The most surprising aspect of the offensive outburst of the Red Sox was that it was partly powered by the long ball. Considering where they were playing, home runs should have been hard to come by, but the Red Sox hitters ended up having a lot of success with the fly balls they hit in the game. Although the Red Sox hit just 10 fly balls out of the 30 balls they put into play, two of those fly balls turned into home runs, netting the Red Sox a home run to fly ball rate of 20.0 percent. Hitting two home runs off of 10 fly balls would have been an impressive feat anywhere, but to do it at AT&T Park is nothing short of astounding even if luck and statistical variance played a part in the proceedings.
Home runs were not the only ways in which the Red Sox offense excelled on Wednesday. They also collected a more than expected number of doubles for a single game. AT&T Park does not suppress doubles at the same rate as it does home runs, and is actually mostly neutral when it comes to teams hitting doubles, but even so, the Red Sox's four doubles in the game were surprising, especially the four doubles that comprised a third of the hits the team had overall.
All told, the six extra-base hits the Red Sox accumulated in the pitcher-friendly ballpark played a part in 11 of the 12 runs they scored. They also contributed to the team's impressive .564 slugging percentage and .397 wOBA.
Interestingly enough, while the San Francisco Giants pitchers failed to benefit from the dimensions of their own stadium, the Red Sox pitchers certainly did.
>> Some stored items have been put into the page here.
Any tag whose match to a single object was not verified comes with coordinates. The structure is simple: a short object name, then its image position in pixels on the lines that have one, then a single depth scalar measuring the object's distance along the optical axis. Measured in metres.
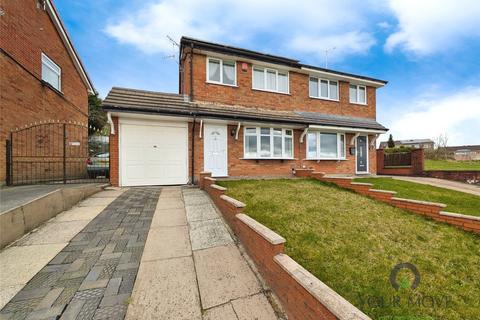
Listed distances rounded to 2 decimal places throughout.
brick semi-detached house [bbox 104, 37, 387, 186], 7.77
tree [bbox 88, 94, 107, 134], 20.17
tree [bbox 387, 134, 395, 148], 31.49
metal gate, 6.43
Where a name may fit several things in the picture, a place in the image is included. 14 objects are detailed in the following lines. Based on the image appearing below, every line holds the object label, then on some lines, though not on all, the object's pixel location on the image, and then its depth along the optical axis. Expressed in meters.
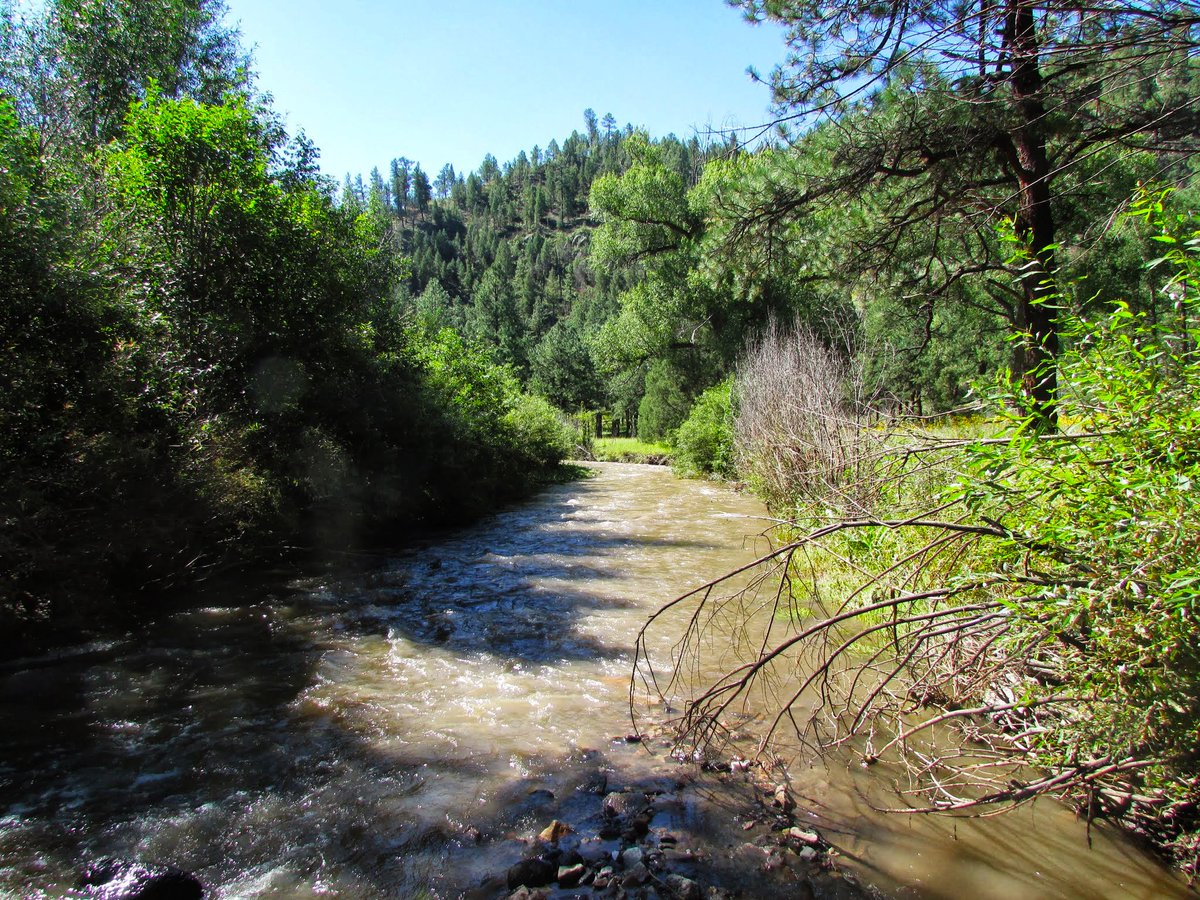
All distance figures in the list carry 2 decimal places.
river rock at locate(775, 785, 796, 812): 3.86
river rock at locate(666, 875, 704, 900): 3.10
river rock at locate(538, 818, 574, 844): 3.61
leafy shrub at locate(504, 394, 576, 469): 22.94
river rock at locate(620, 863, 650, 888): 3.20
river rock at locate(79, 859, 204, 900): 3.15
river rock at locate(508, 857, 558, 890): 3.22
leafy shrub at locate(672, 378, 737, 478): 22.50
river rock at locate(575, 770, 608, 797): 4.10
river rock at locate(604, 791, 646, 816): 3.84
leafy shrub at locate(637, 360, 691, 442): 33.91
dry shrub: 9.02
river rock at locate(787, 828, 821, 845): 3.51
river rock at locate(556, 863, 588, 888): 3.22
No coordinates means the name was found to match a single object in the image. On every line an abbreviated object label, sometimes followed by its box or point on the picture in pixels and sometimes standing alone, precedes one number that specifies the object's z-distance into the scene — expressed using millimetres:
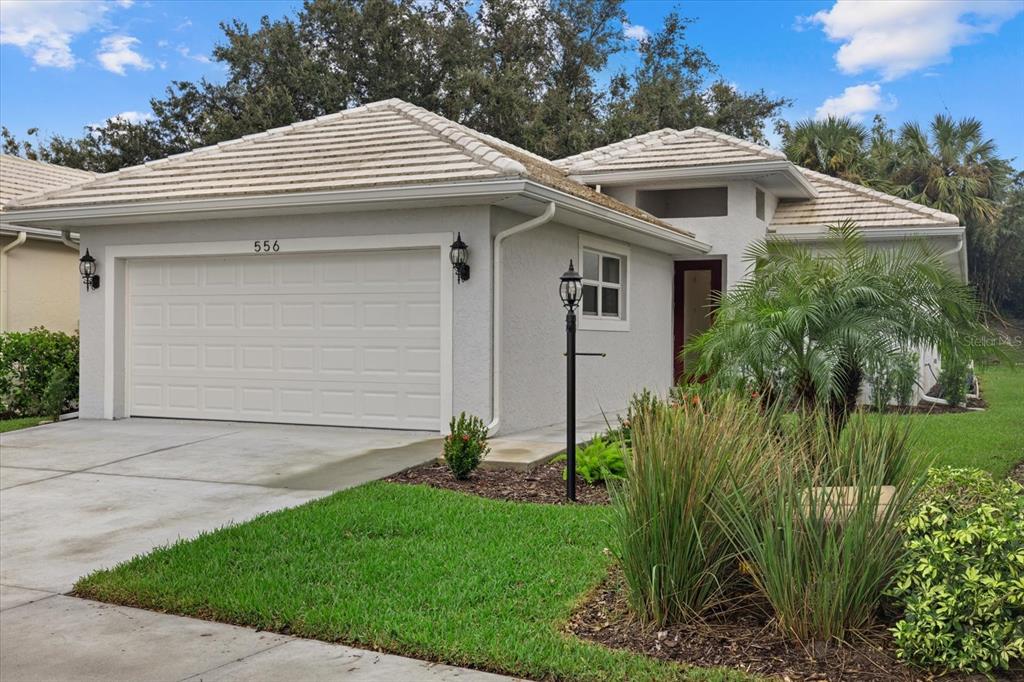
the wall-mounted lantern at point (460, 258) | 10781
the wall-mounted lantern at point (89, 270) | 12914
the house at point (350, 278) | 10977
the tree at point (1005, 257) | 39500
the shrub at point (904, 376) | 7262
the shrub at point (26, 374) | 13820
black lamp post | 7793
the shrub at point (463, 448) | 8461
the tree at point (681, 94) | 33312
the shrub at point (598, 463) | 8469
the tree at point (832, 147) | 28719
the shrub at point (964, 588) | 3990
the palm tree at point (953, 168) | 31656
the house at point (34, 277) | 15469
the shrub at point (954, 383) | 7875
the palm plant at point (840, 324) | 7316
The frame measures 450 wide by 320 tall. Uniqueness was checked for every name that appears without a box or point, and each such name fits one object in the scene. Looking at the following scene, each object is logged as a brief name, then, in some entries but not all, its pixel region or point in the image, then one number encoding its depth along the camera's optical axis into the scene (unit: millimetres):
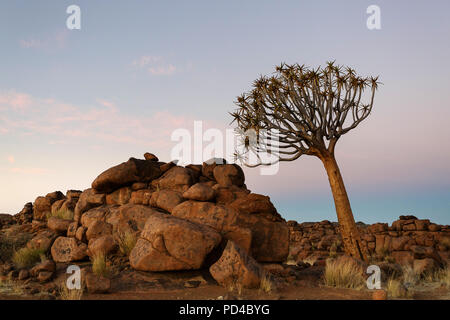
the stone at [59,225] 14711
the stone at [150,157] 15473
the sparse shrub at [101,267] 10352
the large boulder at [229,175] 13742
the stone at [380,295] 8631
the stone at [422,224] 20734
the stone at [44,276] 10234
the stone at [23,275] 10297
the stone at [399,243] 18172
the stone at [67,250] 12594
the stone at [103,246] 11719
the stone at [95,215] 13501
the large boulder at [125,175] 13969
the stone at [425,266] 13227
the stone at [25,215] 20100
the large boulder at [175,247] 10031
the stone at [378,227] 21438
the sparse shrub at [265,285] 8969
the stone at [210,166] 14477
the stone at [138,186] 13961
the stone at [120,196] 14078
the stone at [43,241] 13883
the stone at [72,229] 13816
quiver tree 14812
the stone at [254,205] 12273
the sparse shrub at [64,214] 15828
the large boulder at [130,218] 12508
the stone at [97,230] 12812
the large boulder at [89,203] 14532
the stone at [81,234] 13102
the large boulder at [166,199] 12778
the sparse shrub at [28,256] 12836
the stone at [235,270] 9172
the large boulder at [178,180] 13617
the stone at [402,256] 16447
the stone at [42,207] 18344
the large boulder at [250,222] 11500
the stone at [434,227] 20297
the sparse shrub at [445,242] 19031
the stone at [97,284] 8844
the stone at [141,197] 13398
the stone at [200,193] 12125
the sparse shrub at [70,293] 8250
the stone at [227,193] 12578
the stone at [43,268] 10578
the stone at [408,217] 21606
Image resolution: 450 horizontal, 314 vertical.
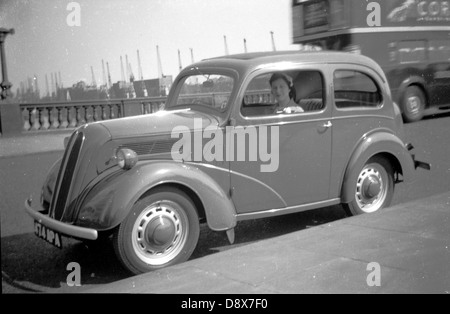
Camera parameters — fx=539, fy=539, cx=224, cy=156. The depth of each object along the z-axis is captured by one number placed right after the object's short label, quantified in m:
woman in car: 4.80
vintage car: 3.90
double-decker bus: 11.14
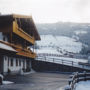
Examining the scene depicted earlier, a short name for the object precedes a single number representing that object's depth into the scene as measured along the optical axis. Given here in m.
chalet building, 25.26
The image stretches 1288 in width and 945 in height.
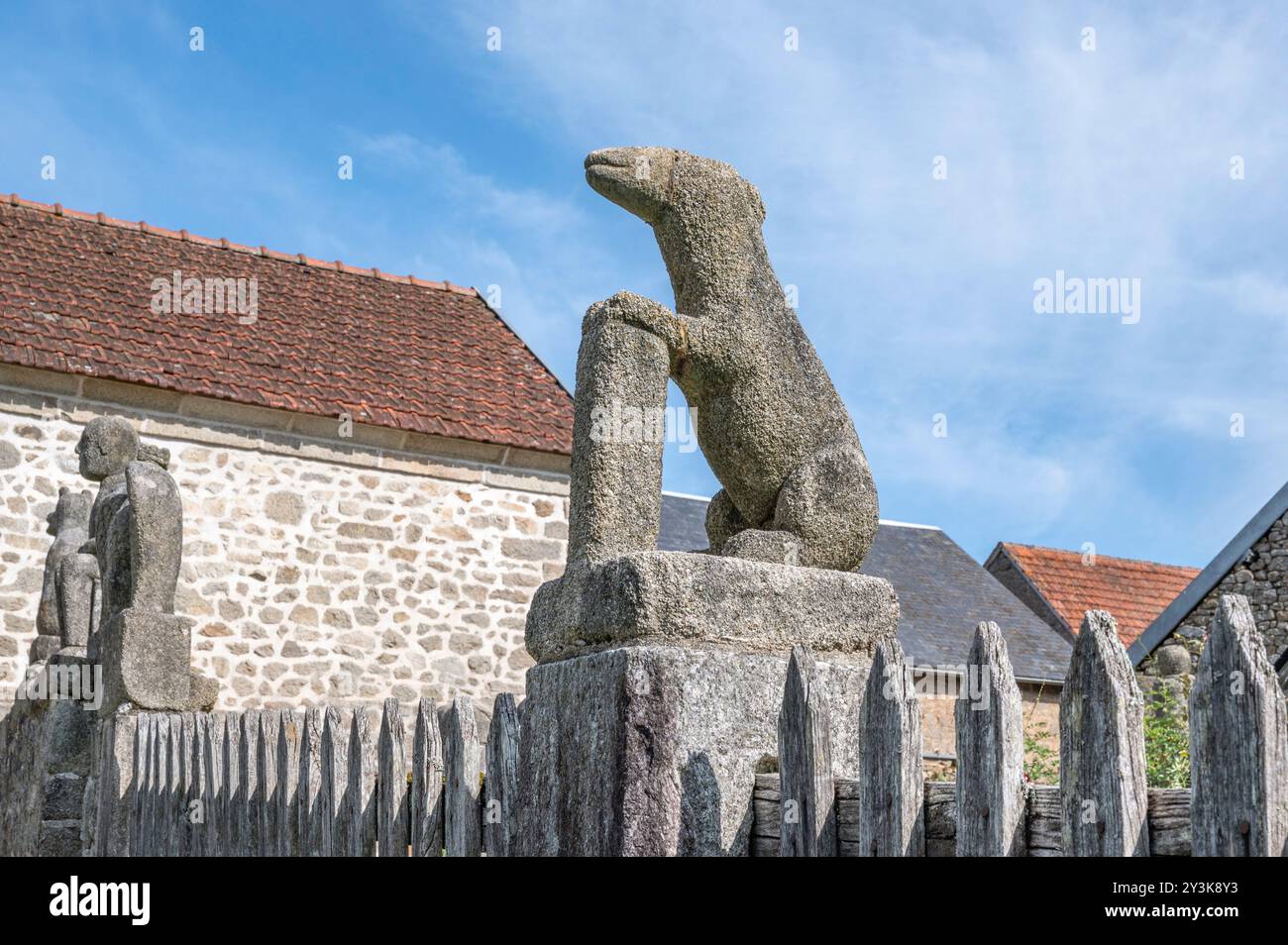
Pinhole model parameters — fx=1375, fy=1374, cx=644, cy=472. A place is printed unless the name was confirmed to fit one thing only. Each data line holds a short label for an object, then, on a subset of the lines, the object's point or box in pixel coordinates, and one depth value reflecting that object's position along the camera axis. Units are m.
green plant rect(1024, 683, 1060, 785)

In fact, Red Sox starting pitcher Felix Doubront absolutely needed the run-suppressing AT&T Park to emerge largely unscathed during his start.
Despite the fact Doubront only allowed one earned run during his 8.0 innings on the mound, he did so largely on the strength of a .174 batting average on balls in play and by enjoying the fact that fly balls so often turn into non-home runs in AT&T Park, not necessarily because he was dominating. The Giants hit 14 fly balls off of Doubront's offerings, but only a single one managed to become a home run. In any other ballpark, the number of home runs could have been higher considering just how many fly balls were hit against him. Then again, maybe more home runs would not have been hit considering how fortunate Doubront has been with the lowly percentage of fly balls he has allowed that have morphed into home runs this season (8.0 HR/FB%).
The Red Sox won the game because the offense and the defense approached the ballpark in different ways. Offensively, in scoring 12 runs, the offense had to overcome the ballpark's natural run-suppressing urges at almost every turn, but defensively, starting pitcher Doubront benefited from the expert way in which the ballpark keeps home runs from occurring at too high a rate.